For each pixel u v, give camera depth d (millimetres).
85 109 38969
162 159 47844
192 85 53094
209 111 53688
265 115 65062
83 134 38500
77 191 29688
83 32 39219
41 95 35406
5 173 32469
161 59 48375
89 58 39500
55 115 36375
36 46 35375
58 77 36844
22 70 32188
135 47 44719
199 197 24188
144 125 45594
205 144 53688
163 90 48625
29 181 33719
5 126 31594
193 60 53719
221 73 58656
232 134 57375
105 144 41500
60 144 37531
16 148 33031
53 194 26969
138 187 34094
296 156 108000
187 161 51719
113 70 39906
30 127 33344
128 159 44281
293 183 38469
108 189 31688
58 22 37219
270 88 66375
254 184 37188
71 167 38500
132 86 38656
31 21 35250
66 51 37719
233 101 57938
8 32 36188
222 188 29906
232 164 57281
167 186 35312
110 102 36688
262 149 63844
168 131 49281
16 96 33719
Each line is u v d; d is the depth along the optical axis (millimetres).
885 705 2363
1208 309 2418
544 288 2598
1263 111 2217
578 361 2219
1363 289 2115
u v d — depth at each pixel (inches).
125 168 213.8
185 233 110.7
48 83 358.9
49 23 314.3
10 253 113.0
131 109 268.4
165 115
++++
#### Exercise instructions
Copy the listing above. Match every line exactly.

#### Solution to this exercise
For each pixel u v, give camera depth d (millimetres).
85 109 38969
162 159 47844
192 85 53094
209 111 53688
265 115 65062
83 134 38500
77 191 29688
83 32 39219
41 95 35406
5 173 32469
161 59 48375
89 58 39500
55 115 36375
36 46 35375
58 77 36844
22 70 32188
135 47 44719
199 197 24188
144 125 45594
205 144 53688
163 90 48625
29 181 33719
5 126 31594
193 60 53719
221 73 58656
232 134 57375
105 144 41500
60 144 37531
16 148 33031
53 194 26969
138 187 34094
296 156 108000
187 161 51719
113 70 39906
30 127 33344
128 159 44281
293 183 38469
108 189 31688
58 22 37219
270 88 66375
254 184 37188
71 167 38500
132 86 38656
31 21 35250
66 51 37719
233 101 57938
8 32 36188
222 188 29906
232 164 57281
167 186 35312
110 102 36688
262 149 63844
168 131 49281
16 96 33719
Each line is u v d; d is the depth along the optical axis (millimetres).
885 705 2363
1208 309 2418
544 288 2598
1263 111 2217
578 361 2219
1363 289 2115
u v d — depth at each pixel (inches).
125 168 213.8
185 233 110.7
48 83 358.9
49 23 314.3
10 253 113.0
131 109 268.4
165 115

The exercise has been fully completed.